I nostri lettori ci segnalano le difficoltà ad usare gli ascensori del palazzo comunale di Veroli

Si e’ parlato sempre tanto da parte delle istituzioni e dei vari enti di abbattere le barriere architettoniche. Sono stai fatti progetti, spesi soldi costruite alternative, ma in moltissimi casi abbiamo notato che il tutto e’ stato fatto male, non ultimato, non funzionante, penalizzando due volte i cittadini disabili. Veroli, anche nel contesto della grandezza del paese, non e’ da meno e infatti basta citare la mancata costruzione della pedana per disabili (prevista dalla legge)  all’ingresso dell’Aula Magna del locale Liceo, appena accennata nell’esecuzione ma subito  abbandonato come progetto definitivamente con la sparizione sembra di 135.000 euro dei cittadini (e noi paghiamo!). Ma non basta, vogliamo parlare invece di una poltrona mobile per disabili e anziani costruita, (non si sa’ se collaudata) ma mai andata in funzione, dalla parte dell’anagrafe del palazzo comunale. Tutto sarebbe pronto ma il macchinario ancora coperto e tutt’ora fermo. Abbiamo citato questi due casi, per far notare che oltre ai sodi spesi senza utilita’ alcuna, nella parte del comune all’interno e nelle adiacenze del museo civico vi e’ un ascensore per persone normali che quarda caso funziona ma pare sia’ strettamente riservato ai consiglieri comunali che vi si recano pe “lavorare” nei loro uffici. Abbiamo detto ” riservato” perche’ ci e’ stato segnalato che ai cittadini viene segnalato spesso e volentieri che è “guasto”. Non sara’ mica perche’ i politici, “classe superiore” non intendono trovarsi a contatto con chi sale o chi scende per non farsi rivendicare qualche’ diritto? Non sarebbe il caso che anche in questi “piccoli” particolari, i nostri amministratori usassero piu’ attenzione e rispetto per chi ogni giorno oltre ai suoi problemi, deve far fronte a queste carenze dovute a negligenza e poca serieta’? Sappiamo che non risponderanno, ma se sono uomini, un problema in peso in più  sulla coscienza lo avranno.

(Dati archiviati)
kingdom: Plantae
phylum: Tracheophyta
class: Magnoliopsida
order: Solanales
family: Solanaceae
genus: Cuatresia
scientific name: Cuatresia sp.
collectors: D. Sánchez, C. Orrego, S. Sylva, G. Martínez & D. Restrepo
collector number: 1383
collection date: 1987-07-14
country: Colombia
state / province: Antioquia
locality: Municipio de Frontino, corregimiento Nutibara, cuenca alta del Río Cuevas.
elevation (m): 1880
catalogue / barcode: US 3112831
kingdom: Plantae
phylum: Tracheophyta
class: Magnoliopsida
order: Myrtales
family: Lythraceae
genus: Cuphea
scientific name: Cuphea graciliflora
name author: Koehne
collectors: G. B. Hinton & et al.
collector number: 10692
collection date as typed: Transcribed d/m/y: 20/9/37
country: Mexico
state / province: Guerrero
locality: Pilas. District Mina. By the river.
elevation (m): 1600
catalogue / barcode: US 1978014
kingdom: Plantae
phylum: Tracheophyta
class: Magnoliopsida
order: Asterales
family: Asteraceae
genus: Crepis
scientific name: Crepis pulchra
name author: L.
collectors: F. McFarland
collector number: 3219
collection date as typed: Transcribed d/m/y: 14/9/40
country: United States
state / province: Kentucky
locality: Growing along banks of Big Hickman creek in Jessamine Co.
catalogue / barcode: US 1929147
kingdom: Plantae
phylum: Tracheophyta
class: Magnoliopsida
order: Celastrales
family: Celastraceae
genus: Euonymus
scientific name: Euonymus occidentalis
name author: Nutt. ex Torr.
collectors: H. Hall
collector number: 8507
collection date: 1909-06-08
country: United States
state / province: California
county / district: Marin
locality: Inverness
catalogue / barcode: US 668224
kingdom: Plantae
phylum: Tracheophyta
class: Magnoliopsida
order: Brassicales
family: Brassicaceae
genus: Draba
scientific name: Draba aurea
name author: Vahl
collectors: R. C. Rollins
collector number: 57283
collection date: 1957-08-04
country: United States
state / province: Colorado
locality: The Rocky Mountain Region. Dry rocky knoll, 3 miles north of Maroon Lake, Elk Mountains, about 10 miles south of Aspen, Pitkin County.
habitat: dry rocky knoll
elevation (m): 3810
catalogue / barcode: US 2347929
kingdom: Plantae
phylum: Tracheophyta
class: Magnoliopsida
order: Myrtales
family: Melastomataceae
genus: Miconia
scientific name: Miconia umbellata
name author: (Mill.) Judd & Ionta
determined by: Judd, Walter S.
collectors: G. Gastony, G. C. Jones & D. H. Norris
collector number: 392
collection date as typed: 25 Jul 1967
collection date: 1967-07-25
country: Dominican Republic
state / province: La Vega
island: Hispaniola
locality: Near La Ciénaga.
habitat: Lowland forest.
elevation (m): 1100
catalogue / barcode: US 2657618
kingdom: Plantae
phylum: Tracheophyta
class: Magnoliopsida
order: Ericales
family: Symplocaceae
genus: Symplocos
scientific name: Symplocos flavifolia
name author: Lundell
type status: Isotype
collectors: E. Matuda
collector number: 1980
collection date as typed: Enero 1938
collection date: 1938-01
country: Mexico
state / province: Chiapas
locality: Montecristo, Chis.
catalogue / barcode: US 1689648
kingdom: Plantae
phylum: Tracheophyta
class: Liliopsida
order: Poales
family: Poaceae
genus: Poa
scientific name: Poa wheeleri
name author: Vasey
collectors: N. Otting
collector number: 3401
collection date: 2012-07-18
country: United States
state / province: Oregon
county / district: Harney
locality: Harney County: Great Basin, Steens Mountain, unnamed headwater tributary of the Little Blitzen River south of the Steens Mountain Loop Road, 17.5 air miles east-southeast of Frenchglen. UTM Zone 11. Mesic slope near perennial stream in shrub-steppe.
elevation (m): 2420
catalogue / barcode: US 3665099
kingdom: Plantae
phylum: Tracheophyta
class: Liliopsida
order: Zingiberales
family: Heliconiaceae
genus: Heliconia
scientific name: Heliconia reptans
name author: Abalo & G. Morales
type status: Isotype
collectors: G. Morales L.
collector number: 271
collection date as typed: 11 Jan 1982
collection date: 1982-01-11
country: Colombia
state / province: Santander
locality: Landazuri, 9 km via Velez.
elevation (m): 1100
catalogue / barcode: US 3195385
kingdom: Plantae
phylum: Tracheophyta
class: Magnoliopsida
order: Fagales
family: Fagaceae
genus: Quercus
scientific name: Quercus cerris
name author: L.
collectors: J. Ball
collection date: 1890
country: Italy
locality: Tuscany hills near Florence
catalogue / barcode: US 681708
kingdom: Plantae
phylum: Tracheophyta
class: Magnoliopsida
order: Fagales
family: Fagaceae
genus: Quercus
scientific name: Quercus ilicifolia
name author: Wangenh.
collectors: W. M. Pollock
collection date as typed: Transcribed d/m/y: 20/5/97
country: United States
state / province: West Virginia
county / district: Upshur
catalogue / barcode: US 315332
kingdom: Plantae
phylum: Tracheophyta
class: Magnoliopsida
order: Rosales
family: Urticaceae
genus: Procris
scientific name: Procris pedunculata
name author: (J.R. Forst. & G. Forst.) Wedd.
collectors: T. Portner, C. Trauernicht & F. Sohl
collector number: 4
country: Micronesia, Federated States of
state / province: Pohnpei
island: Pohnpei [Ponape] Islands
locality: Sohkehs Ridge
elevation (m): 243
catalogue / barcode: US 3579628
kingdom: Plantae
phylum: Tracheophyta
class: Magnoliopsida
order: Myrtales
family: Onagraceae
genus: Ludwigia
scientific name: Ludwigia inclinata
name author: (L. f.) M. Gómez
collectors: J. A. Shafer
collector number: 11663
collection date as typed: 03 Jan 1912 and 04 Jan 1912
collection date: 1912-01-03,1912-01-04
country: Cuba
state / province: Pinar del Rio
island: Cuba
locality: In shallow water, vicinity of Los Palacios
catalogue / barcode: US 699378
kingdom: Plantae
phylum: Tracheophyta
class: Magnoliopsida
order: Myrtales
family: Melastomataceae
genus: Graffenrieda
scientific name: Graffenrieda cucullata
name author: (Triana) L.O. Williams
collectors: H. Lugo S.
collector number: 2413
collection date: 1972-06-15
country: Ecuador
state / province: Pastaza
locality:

IL PROBLEMA: Secondo l'articolo sugli ascensori del palazzo comunale di Veroli, dove avrebbe dovuto sorgere la pedana per disabili prevista dalla legge?

RISULTATO DELL'ESERCIZIO: All'ingresso dell'Aula Magna del liceo locale.